All this time I thought my brother was out living a full life, a grand adventure, and I’m not sure how to process these new facts. I’m not sure what to make of it all because what once was...is now something entirely new.

Another tear slips out and slides down my face. “After your accident, you left so quickly. I couldn’t help but think that it was all of us you didn’t want to be around. Then I started to look at us. To really look at us and I could see why. But now, knowing this, I feel as if I failed you. You needed us and it was our job to help you.” I brush away more tears.

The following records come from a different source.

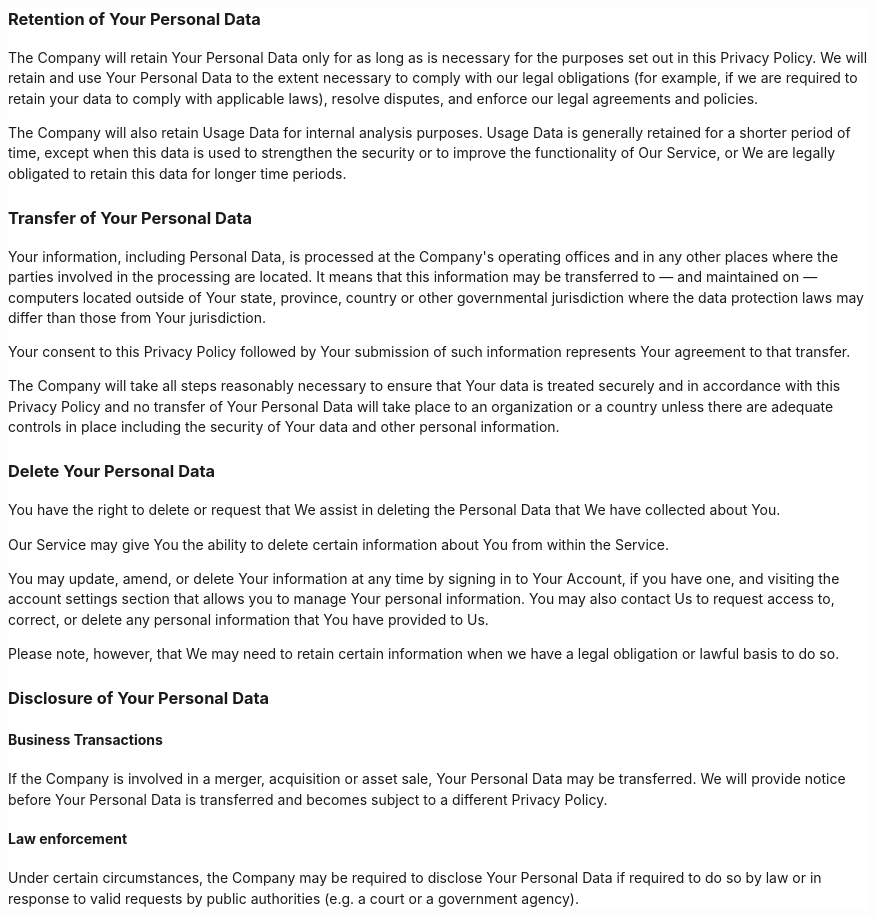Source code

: ### **Retention of Your Personal Data**

The Company will retain Your Personal Data only for as long as is necessary for the purposes set out in this Privacy Policy. We will retain and use Your Personal Data to the extent necessary to comply with our legal obligations (for example, if we are required to retain your data to comply with applicable laws), resolve disputes, and enforce our legal agreements and policies.

The Company will also retain Usage Data for internal analysis purposes. Usage Data is generally retained for a shorter period of time, except when this data is used to strengthen the security or to improve the functionality of Our Service, or We are legally obligated to retain this data for longer time periods.

### **Transfer of Your Personal Data**

Your information, including Personal Data, is processed at the Company's operating offices and in any other places where the parties involved in the processing are located. It means that this information may be transferred to — and maintained on — computers located outside of Your state, province, country or other governmental jurisdiction where the data protection laws may differ than those from Your jurisdiction.

Your consent to this Privacy Policy followed by Your submission of such information represents Your agreement to that transfer.

The Company will take all steps reasonably necessary to ensure that Your data is treated securely and in accordance with this Privacy Policy and no transfer of Your Personal Data will take place to an organization or a country unless there are adequate controls in place including the security of Your data and other personal information.

### **Delete Your Personal Data**

You have the right to delete or request that We assist in deleting the Personal Data that We have collected about You.

Our Service may give You the ability to delete certain information about You from within the Service.

You may update, amend, or delete Your information at any time by signing in to Your Account, if you have one, and visiting the account settings section that allows you to manage Your personal information. You may also contact Us to request access to, correct, or delete any personal information that You have provided to Us.

Please note, however, that We may need to retain certain information when we have a legal obligation or lawful basis to do so.

### **Disclosure of Your Personal Data**

#### **Business Transactions**

If the Company is involved in a merger, acquisition or asset sale, Your Personal Data may be transferred. We will provide notice before Your Personal Data is transferred and becomes subject to a different Privacy Policy.

#### **Law enforcement**

Under certain circumstances, the Company may be required to disclose Your Personal Data if required to do so by law or in response to valid requests by public authorities (e.g. a court or a government agency).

Will shakes his head and hands me a napkin. “It wasn’t your job to help me. Besides, even if you could’ve, I don’t know if I was open to it. That night I drove my car off the bridge I was hallucinating. When I came to and actually got in my right mind, the one thing I couldn’t argue was that as Mom and Dad’s demands became greater, my grip on reality slid further away. My shrinks talked about triggers and in my mind, I couldn’t afford to stay home any longer. All I could think about was getting away so it would never happen again.”

“Has it? Happened again?” I reach up, grab his hand, and give it a squeeze.

He shakes his head. “I’ve been vigilant about my meds and have some incredibly good doctors. They manage my TBI and the schizophrenia. In fact, I was selected for this new trial of meds that won’t have this stupid side effect.” He points to his jaw. The repetitive sliding motion he does has become a part of who he is as much as the scar that runs across his head.

He searches my face. “I’ll admit that I thought you were totally avoiding my diagnosis. Trying to pretend it wasn’t real, but then Daanya pointed out that maybe you didn’t know—”

I shake my head wildly. “I didn’t! I emailed you all the time. I tried to call too. You answered with short replies and I thought that meant that I was bothering you.”